Healesville compared to Featherdale

23-05-2008
Hi Snowleopard,
I spent two days at Healesville - one with a group, the other with just the family.
Healesville is far, far larger. At Healesville you walk through the kangaroo enclosures, you have a bird show in an amphitheatre, there's a creek running through the centre and perhaps 100m of track that just ambles through the understory beside the creek. The wetlands is also walk-through; they have 6 or 8 devils in one display plus an ancient 8 year old female in a display on her own. They have the platypussery and the vet hospital is open to the public with interactive displays and activities that you or your children can enjoy; you can even watch the vets do their work through the glass walls, or on the large TV screen. There are food outlets in at least 3 places and there are playgrounds for the kids. One info booth has taxidermies you can hold and touch and they have an educational program (which I attended with my group) where kids interact with tawny frogmouths, reptiles, sugar gliders, lizards, insects, etc, etc.
Featherdale is - as was noted earlier - surrounded by suburbia now. It may sound harsh to describe it this way, but it's a bit like a supermarket - you go up and down the aisles looking into the enclosures. There is precious little open space and while there is some, it is much smaller than at Healesville. The single food outlet is about the size you'd expect a primary school canteen to be. The toilet blocks are old and tiny. You don't walk through the kangaroo enclosures; rather, you observe from the edge - with one exception - there is an area where you can feed some kangaroos. Their tiny nocturnal house had two exhibits - bats and (if I recall correctly) Bilbies; at Healesville there were probably about half a dozen exhibits.
Again, as mentioned above, one strength of Featherdale is its birdlife, and I guess the name of the park hints at that. The aviaries of the smaller birds I found to be excellent. They were large (for the size of the birds within) and well stocked with shrubs, bushes, trees, etc - so the birds really looked like they loved living in there.

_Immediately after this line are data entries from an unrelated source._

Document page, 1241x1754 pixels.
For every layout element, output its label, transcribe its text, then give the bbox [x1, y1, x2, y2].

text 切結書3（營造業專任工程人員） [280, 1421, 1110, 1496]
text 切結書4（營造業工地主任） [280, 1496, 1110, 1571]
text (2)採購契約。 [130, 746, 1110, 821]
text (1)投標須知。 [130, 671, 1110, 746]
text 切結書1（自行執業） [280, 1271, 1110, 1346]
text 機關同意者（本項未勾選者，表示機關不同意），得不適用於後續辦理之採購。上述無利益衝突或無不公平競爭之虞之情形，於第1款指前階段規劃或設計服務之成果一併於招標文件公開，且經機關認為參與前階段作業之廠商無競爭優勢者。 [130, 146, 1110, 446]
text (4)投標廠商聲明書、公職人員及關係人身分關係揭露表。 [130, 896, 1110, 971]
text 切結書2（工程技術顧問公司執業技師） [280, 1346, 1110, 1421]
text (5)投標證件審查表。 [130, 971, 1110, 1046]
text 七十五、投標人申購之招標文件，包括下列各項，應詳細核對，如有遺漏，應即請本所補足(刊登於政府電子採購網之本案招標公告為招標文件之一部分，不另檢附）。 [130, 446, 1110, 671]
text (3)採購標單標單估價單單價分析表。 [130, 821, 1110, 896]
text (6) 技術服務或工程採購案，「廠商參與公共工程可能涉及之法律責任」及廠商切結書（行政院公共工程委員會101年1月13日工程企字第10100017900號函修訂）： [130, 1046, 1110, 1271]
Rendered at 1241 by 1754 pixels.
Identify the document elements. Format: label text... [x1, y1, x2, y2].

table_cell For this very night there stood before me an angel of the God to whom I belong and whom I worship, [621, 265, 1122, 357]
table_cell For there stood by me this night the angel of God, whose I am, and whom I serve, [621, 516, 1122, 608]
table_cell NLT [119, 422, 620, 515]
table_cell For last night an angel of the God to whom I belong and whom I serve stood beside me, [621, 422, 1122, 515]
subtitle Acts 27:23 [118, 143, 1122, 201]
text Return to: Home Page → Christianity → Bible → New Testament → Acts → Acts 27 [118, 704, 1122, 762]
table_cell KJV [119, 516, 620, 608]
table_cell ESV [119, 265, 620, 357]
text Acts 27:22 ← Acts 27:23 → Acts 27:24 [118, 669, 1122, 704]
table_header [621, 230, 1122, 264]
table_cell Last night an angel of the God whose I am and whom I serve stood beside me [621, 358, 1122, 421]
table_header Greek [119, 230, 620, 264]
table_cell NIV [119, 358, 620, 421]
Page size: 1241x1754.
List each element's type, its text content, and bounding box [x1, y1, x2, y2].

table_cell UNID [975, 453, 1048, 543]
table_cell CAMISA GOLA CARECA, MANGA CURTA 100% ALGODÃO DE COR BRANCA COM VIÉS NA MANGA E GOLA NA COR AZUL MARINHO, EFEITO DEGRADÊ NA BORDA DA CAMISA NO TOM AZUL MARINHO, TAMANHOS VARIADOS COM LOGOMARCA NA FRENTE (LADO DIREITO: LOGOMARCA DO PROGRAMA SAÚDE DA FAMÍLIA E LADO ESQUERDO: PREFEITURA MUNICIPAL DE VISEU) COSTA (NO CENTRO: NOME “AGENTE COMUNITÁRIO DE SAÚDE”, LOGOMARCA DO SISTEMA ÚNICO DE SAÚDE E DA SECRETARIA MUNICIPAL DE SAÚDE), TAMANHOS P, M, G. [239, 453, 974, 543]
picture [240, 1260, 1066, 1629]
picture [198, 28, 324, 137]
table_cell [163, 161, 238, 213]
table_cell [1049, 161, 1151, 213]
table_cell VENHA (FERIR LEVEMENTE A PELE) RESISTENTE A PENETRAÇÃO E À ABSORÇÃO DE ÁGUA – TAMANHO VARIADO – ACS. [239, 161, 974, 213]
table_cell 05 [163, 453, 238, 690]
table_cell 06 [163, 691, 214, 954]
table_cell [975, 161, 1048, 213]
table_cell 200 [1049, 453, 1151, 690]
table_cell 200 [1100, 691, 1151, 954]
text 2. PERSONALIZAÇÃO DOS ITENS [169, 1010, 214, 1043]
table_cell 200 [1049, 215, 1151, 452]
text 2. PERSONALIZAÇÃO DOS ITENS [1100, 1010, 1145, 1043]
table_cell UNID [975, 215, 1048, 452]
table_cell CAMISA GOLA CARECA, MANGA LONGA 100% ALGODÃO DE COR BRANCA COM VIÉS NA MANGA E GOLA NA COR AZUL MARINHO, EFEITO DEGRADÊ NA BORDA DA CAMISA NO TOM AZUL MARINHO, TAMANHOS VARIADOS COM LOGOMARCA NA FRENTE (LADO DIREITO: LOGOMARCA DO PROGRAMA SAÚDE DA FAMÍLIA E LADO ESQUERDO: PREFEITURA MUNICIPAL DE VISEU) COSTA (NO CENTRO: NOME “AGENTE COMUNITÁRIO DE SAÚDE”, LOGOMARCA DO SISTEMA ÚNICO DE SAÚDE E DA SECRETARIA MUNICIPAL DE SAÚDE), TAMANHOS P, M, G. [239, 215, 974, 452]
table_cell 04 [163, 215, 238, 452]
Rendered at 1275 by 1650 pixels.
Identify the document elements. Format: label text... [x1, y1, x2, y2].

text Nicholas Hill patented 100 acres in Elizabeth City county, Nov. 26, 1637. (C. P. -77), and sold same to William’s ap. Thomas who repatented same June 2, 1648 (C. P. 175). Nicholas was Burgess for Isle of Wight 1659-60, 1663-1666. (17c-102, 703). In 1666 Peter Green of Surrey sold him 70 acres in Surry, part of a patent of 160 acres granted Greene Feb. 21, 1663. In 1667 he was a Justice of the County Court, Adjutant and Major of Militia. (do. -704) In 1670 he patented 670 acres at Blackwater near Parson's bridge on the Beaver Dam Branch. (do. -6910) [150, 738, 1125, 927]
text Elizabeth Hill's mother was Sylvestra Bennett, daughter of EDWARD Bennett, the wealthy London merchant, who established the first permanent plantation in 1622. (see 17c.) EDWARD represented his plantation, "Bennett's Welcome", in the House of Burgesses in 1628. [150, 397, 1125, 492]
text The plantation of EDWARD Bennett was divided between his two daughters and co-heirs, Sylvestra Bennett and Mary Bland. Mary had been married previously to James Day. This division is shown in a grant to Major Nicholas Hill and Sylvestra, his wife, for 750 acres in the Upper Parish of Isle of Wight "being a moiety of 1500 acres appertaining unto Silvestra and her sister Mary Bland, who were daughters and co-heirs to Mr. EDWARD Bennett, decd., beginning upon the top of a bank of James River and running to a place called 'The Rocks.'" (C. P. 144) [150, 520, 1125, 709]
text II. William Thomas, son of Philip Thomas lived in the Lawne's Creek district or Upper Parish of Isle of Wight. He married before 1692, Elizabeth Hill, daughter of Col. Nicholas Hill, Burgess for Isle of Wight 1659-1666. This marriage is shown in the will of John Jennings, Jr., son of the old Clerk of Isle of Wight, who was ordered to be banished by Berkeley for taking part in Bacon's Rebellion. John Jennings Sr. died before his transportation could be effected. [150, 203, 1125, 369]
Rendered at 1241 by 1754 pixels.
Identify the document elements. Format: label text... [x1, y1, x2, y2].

It's true they do have a lot of owls on display, but again, for the size of the bird the enclosures seem small.
I took two small children along and they loved both zoos of course. Featherdale is probably better for smaller children because there's less distance to walk around.
Just checked - your question actually asked about the diversity in the collection. In that regard, Featherdale is in fact quite impressive - especially for its small land size. There are certainly plenty of bird species including many raptors; a small but interesting number of reptiles; many kangaroo species (as noted earlier); the two quoll species; a saltwater crocodile; two devils; farm animals; 1 bat species; the bilby (which I didn't see); koalas; an echidna and dingoes. There's probably more that I've missed.